_Goal of the exercise_: Once the line containing "Lines per view: lens" is located, output it and every line after it through the end of the records, exactly as written and nothing else.
##### Information provided
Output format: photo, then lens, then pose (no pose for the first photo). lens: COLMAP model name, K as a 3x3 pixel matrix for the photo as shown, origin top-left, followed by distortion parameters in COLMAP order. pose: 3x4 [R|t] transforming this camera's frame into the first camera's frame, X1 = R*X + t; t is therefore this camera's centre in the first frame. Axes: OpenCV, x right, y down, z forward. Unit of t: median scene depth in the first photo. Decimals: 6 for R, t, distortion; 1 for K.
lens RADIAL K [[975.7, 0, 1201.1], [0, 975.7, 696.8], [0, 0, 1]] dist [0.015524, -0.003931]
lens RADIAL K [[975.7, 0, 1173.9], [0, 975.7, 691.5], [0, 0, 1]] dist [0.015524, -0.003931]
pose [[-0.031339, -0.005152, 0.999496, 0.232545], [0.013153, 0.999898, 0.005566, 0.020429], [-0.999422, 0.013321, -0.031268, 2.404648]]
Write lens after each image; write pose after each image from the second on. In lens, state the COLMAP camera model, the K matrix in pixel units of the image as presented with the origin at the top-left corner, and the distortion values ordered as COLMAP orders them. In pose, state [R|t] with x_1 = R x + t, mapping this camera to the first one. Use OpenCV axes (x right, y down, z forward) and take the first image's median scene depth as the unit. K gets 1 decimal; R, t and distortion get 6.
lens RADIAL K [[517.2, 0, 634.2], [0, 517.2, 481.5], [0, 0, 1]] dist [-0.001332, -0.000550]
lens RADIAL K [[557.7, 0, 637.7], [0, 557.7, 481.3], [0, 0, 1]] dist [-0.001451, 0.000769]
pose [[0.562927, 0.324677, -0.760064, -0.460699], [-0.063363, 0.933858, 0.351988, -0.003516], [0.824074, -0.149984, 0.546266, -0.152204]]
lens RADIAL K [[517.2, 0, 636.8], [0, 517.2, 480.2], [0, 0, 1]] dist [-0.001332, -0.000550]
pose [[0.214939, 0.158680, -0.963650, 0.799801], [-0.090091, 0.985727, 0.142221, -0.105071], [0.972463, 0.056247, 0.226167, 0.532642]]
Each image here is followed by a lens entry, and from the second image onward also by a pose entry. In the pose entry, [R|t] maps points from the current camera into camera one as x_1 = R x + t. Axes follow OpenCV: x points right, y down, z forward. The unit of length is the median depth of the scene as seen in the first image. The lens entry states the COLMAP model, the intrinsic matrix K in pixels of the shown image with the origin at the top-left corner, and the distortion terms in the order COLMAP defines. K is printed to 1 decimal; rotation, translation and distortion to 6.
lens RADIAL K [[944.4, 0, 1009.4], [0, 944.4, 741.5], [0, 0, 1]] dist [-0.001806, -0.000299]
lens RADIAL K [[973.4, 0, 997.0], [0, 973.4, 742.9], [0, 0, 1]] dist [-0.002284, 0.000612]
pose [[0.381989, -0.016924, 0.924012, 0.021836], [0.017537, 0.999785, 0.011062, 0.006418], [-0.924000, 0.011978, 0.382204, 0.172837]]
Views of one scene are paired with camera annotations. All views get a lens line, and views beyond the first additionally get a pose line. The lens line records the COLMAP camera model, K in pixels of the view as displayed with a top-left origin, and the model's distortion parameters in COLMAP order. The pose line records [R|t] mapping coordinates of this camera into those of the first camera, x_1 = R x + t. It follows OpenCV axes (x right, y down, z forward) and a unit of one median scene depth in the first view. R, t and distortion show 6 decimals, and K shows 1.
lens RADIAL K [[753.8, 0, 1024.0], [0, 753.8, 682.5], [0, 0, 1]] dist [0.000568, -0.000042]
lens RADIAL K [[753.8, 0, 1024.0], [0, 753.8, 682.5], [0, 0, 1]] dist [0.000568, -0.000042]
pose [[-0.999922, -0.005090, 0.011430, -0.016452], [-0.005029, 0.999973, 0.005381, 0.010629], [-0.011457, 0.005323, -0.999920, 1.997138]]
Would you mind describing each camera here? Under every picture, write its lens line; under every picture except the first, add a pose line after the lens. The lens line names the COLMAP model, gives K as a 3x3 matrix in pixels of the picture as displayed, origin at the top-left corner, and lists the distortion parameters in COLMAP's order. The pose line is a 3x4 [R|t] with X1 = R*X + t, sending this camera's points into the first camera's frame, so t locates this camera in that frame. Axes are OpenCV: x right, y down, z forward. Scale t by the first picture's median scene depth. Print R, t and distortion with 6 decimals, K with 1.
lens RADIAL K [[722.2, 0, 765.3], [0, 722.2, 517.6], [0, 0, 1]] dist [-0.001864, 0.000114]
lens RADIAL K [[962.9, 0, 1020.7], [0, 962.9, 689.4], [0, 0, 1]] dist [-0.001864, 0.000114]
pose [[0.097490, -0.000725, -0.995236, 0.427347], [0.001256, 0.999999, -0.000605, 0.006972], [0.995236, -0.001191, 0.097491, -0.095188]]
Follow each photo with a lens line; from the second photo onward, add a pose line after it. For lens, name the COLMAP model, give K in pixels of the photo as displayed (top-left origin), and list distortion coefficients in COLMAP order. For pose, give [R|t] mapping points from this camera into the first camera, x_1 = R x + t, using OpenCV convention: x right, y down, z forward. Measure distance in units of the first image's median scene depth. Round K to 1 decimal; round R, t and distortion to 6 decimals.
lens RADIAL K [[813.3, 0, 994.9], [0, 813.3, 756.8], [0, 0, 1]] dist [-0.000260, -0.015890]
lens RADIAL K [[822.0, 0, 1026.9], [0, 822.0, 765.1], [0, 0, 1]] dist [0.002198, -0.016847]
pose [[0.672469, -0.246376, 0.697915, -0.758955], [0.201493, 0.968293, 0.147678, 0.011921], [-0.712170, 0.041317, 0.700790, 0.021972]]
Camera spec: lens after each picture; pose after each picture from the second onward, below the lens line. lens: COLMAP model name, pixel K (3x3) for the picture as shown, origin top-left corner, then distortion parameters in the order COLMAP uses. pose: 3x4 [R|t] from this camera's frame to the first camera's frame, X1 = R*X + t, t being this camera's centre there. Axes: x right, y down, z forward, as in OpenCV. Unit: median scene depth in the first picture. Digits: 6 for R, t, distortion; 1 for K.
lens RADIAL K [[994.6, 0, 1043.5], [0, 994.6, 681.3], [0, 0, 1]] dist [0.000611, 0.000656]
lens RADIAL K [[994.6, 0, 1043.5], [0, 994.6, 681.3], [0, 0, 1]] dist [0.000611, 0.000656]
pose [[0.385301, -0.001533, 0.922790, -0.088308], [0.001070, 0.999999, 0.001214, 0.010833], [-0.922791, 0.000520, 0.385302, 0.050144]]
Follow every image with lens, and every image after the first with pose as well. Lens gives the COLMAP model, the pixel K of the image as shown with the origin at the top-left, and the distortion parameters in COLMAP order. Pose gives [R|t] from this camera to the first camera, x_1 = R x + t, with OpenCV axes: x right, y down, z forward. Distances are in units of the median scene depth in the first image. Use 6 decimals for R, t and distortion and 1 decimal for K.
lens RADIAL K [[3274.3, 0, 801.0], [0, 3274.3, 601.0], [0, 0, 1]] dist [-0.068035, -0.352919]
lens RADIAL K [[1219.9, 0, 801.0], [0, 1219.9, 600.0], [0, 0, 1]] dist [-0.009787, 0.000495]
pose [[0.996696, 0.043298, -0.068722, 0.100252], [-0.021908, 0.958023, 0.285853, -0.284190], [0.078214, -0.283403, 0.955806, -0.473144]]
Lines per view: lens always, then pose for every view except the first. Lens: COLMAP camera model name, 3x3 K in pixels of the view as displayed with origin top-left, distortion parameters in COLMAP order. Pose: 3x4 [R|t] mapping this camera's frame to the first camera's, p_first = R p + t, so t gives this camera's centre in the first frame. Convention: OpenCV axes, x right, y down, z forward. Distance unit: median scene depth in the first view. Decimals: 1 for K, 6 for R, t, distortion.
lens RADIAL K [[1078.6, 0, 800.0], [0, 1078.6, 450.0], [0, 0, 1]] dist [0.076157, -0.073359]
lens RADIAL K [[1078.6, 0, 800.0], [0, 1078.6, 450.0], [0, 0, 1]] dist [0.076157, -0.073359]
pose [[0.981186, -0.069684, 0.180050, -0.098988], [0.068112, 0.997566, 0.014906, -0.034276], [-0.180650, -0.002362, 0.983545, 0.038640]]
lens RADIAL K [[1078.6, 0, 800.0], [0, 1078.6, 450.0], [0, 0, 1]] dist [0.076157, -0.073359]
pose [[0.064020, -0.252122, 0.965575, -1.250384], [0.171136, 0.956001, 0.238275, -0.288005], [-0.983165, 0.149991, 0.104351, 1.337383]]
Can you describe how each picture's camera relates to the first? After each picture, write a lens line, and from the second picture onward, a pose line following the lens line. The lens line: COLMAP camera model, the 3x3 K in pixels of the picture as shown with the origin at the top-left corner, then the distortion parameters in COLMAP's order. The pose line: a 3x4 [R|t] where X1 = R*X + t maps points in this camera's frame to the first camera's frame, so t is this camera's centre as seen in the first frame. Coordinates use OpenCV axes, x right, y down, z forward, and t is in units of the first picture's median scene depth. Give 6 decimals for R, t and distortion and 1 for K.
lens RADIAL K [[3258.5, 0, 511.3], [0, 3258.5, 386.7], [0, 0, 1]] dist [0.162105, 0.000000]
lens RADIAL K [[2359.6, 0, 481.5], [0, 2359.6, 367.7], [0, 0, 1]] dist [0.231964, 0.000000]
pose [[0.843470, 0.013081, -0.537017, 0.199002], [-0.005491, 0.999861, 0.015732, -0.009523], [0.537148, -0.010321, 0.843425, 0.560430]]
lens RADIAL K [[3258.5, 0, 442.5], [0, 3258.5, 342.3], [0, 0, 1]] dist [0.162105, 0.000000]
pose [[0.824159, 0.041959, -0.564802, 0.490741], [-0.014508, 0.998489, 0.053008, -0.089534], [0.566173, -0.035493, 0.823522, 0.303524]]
##########
_Written answer_:
Lines per view: lens always, then pose for every view except the first. Lens: COLMAP camera model name, 3x3 K in pixels of the view as displayed with origin top-left, distortion parameters in COLMAP order. Pose: 3x4 [R|t] mapping this camera's frame to the first camera's, p_first = R p + t, so t gives this camera's centre in the first frame. Convention: OpenCV axes, x right, y down, z forward. Distance unit: median scene depth in the first view. Decimals: 1 for K, 6 for R, t, distortion.
lens RADIAL K [[1078.6, 0, 800.0], [0, 1078.6, 450.0], [0, 0, 1]] dist [0.076157, -0.073359]
lens RADIAL K [[1078.6, 0, 800.0], [0, 1078.6, 450.0], [0, 0, 1]] dist [0.076157, -0.073359]
pose [[0.981186, -0.069684, 0.180050, -0.098988], [0.068112, 0.997566, 0.014906, -0.034276], [-0.180650, -0.002362, 0.983545, 0.038640]]
lens RADIAL K [[1078.6, 0, 800.0], [0, 1078.6, 450.0], [0, 0, 1]] dist [0.076157, -0.073359]
pose [[0.064020, -0.252122, 0.965575, -1.250384], [0.171136, 0.956001, 0.238275, -0.288005], [-0.983165, 0.149991, 0.104351, 1.337383]]
Can you describe how each picture's camera relates to the first? After each picture, write a lens line, and from the second picture onward, a pose line following the lens line. The lens line: COLMAP camera model, the 3x3 K in pixels of the picture as shown with the origin at the top-left corner, then the distortion parameters in COLMAP's order. The pose line: a 3x4 [R|t] where X1 = R*X + t maps points in this camera's frame to the first camera's frame, so t is this camera's centre as seen in the first frame. Coordinates use OpenCV axes, x right, y down, z forward, and t is in units of the first picture's median scene depth. Give 6 decimals for R, t and distortion and 1 for K.
lens RADIAL K [[3258.5, 0, 511.3], [0, 3258.5, 386.7], [0, 0, 1]] dist [0.162105, 0.000000]
lens RADIAL K [[2359.6, 0, 481.5], [0, 2359.6, 367.7], [0, 0, 1]] dist [0.231964, 0.000000]
pose [[0.843470, 0.013081, -0.537017, 0.199002], [-0.005491, 0.999861, 0.015732, -0.009523], [0.537148, -0.010321, 0.843425, 0.560430]]
lens RADIAL K [[3258.5, 0, 442.5], [0, 3258.5, 342.3], [0, 0, 1]] dist [0.162105, 0.000000]
pose [[0.824159, 0.041959, -0.564802, 0.490741], [-0.014508, 0.998489, 0.053008, -0.089534], [0.566173, -0.035493, 0.823522, 0.303524]]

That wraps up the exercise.